#### ABOUT THIS EXERCISE
Word for word, set down the records and skip each picture.

══ WORKING DATA ══

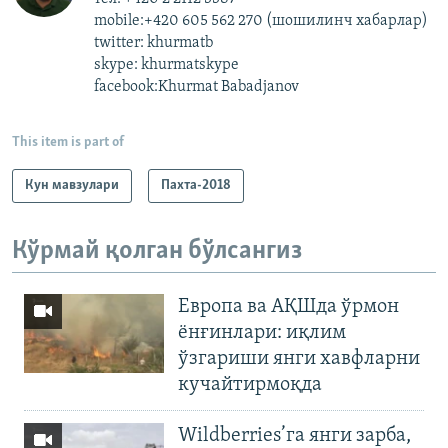
mobile:+420 605 562 270 (шошилинч хабарлар)
twitter: khurmatb
skype: khurmatskype
facebook:Khurmat Babadjanov
This item is part of
Кун мавзулари
Пахта-2018
Кўрмай қолган бўлсангиз
Европа ва АҚШда ўрмон
ёнғинлари: иқлим
ўзгариши янги хавфларни
кучайтирмоқда
Wildberries’га янги зарба,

═══

#### REPLY
mobile:+420 605 562 270 (шошилинч хабарлар)
twitter: khurmatb
skype: khurmatskype
facebook:Khurmat Babadjanov
This item is part of
Кун мавзулари
Пахта-2018
Кўрмай қолган бўлсангиз
Европа ва АҚШда ўрмон
ёнғинлари: иқлим
ўзгариши янги хавфларни
кучайтирмоқда
Wildberries’га янги зарба,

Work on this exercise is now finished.